Task goal
The reply to the records below should contain exactly the lines from the line with "right shoulder: (769, 546)" through the line with "nose: (516, 496)", and nothing besides.

Records supplied
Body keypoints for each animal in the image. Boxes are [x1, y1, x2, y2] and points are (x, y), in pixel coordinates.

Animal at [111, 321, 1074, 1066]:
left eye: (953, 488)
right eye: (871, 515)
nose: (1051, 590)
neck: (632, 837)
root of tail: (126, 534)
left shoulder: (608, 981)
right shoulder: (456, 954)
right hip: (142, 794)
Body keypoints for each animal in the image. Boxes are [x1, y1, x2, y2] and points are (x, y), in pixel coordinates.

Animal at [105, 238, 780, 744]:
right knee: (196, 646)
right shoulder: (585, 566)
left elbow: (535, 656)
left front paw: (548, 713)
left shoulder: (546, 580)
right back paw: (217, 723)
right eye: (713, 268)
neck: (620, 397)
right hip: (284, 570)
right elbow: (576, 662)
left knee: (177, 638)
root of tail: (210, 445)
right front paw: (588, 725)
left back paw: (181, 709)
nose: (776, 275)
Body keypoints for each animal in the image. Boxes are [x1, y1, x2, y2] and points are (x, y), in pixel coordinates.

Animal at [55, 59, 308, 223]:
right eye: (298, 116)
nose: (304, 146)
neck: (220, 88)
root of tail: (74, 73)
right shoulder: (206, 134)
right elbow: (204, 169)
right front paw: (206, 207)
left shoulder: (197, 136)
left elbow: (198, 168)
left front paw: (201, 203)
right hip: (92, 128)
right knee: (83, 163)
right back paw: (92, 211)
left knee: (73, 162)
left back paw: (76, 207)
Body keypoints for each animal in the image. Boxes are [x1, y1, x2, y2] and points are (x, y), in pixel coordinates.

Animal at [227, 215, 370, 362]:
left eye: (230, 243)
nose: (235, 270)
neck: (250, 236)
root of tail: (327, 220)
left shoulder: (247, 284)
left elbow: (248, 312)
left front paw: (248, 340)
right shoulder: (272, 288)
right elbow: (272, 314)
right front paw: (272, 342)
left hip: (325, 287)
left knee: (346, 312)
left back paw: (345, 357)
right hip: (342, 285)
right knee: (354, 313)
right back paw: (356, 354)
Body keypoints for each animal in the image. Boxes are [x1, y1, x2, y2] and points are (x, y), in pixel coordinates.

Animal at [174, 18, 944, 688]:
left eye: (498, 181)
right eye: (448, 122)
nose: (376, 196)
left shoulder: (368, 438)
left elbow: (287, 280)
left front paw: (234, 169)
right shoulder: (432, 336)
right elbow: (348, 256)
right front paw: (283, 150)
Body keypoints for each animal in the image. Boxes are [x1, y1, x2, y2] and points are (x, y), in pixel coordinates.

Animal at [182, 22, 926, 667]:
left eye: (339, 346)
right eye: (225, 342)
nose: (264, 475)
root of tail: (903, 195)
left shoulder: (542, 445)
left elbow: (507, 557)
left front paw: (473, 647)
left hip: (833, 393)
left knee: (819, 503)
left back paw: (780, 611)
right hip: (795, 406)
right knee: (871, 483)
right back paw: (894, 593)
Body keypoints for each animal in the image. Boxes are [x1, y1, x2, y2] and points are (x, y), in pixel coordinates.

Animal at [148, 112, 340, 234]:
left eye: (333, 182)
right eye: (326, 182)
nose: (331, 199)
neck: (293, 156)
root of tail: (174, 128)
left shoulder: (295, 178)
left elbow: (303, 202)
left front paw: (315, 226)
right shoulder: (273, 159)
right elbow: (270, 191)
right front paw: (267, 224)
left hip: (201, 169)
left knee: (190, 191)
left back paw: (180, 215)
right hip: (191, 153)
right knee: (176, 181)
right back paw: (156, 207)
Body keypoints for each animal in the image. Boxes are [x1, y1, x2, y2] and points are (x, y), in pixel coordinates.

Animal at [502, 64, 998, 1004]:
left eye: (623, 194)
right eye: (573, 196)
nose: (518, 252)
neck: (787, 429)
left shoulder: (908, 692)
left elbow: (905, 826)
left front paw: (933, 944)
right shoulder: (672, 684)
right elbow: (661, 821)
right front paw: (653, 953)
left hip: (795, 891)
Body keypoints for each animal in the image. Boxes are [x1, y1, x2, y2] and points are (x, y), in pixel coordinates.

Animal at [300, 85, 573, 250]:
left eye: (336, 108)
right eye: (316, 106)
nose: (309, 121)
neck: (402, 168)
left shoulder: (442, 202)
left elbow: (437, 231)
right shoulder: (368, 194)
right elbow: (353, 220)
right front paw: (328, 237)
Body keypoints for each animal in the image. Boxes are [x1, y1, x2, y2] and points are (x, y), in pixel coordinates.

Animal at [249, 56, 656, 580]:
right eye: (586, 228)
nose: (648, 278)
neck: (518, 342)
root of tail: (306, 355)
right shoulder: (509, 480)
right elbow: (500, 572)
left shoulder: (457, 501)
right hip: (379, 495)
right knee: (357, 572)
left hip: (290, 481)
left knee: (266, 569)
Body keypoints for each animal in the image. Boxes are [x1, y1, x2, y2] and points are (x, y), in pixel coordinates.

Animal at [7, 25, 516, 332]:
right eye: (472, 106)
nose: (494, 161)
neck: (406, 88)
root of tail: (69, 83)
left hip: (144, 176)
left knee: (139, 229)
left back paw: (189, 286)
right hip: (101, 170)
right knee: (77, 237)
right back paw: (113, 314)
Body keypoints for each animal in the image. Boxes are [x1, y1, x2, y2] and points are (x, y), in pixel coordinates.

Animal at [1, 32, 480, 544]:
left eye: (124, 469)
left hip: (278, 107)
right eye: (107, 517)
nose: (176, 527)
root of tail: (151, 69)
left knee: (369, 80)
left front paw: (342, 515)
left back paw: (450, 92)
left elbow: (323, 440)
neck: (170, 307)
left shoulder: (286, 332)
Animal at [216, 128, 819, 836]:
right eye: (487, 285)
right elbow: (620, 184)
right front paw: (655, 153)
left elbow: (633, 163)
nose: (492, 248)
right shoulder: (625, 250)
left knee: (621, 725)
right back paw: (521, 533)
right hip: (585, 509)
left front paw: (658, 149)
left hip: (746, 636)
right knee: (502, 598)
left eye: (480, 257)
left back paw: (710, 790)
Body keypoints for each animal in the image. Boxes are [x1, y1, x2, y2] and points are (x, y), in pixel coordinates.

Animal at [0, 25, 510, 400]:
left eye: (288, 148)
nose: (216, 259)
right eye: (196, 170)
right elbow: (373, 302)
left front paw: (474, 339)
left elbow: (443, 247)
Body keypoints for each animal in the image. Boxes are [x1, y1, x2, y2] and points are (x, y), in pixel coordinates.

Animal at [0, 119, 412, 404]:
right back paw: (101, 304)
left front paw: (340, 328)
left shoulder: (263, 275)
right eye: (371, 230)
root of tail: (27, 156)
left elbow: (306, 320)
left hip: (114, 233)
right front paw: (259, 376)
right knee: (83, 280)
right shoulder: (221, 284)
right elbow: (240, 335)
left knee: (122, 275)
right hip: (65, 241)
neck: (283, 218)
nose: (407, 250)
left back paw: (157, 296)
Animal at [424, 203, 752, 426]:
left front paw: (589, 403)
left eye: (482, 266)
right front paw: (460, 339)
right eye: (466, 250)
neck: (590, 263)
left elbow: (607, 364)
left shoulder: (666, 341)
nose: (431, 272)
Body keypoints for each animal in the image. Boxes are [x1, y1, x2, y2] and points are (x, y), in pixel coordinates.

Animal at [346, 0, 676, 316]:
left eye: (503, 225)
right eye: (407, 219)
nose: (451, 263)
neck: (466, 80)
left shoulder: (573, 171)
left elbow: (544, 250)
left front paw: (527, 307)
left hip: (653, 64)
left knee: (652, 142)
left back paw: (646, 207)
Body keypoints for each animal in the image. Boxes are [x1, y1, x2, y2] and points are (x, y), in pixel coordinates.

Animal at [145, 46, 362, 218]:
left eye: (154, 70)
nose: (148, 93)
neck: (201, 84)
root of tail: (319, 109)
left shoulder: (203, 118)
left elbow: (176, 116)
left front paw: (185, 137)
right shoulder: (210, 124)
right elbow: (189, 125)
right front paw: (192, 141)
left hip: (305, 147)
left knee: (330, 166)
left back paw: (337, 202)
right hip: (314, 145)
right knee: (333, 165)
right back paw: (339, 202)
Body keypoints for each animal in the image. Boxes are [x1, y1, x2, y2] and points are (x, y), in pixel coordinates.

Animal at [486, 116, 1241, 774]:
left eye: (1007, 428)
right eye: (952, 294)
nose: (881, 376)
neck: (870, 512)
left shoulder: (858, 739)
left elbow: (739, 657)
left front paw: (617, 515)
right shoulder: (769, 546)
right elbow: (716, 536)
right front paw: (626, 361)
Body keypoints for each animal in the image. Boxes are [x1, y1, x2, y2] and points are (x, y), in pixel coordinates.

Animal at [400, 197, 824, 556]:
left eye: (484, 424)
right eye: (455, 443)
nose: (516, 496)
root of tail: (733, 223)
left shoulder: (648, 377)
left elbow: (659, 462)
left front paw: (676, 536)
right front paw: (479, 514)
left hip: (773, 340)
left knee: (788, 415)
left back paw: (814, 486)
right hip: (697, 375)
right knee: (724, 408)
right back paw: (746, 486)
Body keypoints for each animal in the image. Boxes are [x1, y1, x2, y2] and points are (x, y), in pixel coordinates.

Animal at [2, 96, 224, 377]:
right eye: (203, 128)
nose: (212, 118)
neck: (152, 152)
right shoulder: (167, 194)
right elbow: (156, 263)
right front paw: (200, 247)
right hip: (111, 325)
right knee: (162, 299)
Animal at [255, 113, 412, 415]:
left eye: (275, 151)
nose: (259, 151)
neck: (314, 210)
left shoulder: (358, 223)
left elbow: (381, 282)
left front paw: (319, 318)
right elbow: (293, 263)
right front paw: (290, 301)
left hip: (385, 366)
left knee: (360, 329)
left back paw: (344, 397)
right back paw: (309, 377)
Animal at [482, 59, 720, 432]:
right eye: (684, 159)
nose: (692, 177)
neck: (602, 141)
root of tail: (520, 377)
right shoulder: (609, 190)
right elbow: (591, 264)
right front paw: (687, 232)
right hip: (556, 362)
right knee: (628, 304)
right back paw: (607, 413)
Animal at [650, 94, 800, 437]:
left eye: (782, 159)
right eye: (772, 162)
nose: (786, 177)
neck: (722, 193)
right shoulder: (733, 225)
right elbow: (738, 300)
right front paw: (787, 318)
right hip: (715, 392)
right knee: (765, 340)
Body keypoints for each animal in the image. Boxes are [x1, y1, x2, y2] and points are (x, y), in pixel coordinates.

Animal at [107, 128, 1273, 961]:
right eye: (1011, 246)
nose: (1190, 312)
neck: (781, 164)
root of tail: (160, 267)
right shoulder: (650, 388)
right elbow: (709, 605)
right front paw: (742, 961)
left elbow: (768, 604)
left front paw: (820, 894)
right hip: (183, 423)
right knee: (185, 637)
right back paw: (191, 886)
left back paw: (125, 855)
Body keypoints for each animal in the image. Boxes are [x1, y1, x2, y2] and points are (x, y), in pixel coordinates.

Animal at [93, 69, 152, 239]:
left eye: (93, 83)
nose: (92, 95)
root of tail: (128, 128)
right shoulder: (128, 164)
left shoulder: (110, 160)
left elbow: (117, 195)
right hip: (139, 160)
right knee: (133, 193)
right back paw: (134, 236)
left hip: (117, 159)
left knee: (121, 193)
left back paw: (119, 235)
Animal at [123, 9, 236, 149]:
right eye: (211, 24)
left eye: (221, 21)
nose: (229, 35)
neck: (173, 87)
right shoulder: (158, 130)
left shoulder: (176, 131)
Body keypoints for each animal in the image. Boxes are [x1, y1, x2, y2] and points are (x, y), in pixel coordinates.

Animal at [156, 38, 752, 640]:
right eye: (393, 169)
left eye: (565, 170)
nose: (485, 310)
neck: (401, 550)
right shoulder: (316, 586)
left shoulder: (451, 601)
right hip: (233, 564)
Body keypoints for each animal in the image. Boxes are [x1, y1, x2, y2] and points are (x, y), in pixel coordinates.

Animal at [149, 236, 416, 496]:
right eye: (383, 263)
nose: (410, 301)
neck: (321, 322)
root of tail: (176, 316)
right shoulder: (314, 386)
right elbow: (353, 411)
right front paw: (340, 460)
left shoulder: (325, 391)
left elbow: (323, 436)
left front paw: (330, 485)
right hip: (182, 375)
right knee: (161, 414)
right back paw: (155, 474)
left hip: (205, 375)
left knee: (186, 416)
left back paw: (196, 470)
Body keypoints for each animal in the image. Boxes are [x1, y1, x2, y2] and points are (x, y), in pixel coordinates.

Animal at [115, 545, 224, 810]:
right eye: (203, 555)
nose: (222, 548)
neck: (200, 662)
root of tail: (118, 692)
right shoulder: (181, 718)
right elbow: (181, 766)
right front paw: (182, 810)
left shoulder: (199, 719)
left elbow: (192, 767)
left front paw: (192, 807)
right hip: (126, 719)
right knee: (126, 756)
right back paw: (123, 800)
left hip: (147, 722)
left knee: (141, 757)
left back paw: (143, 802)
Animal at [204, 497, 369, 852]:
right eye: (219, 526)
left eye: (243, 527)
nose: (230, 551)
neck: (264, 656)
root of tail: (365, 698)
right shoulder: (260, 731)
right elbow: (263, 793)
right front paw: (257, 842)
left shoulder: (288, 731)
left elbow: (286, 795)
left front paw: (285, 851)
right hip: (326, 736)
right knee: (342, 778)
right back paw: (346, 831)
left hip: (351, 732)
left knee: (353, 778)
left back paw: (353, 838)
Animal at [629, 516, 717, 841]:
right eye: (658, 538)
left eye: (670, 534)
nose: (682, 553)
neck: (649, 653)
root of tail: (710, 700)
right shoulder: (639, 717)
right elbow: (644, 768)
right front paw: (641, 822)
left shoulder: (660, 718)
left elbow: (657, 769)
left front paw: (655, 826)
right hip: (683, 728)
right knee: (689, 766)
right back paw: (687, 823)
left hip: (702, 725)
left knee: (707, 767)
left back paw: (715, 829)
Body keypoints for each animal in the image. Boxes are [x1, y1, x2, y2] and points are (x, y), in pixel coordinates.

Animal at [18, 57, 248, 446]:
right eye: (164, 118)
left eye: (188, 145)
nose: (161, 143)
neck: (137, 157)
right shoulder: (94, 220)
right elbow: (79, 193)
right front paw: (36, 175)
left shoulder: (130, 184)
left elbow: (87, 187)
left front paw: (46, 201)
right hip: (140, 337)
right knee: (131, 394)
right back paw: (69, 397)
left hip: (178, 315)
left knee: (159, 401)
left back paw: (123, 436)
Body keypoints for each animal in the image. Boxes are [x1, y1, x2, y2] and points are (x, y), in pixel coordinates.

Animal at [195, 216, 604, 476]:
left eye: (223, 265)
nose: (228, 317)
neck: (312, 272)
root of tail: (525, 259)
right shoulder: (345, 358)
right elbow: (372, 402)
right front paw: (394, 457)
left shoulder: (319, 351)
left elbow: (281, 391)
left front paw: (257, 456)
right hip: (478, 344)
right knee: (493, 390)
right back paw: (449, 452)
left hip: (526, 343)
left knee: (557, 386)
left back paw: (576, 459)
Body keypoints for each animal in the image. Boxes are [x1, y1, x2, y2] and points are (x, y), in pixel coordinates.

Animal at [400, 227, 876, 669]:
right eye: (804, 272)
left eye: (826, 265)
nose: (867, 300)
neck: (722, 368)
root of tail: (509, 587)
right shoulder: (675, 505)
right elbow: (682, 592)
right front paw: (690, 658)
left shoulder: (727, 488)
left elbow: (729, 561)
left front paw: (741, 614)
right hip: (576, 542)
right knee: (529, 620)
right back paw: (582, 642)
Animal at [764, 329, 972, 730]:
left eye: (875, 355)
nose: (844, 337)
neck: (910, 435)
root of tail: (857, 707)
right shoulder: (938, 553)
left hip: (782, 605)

Result of this task
right shoulder: (769, 546)
right elbow: (716, 536)
right front paw: (626, 361)
Body keypoints for each animal in the image. Boxes are [x1, y1, x2, y2] and points are (x, y), in pixel coordinates.

Animal at [400, 197, 824, 556]:
left eye: (484, 424)
right eye: (455, 443)
nose: (516, 496)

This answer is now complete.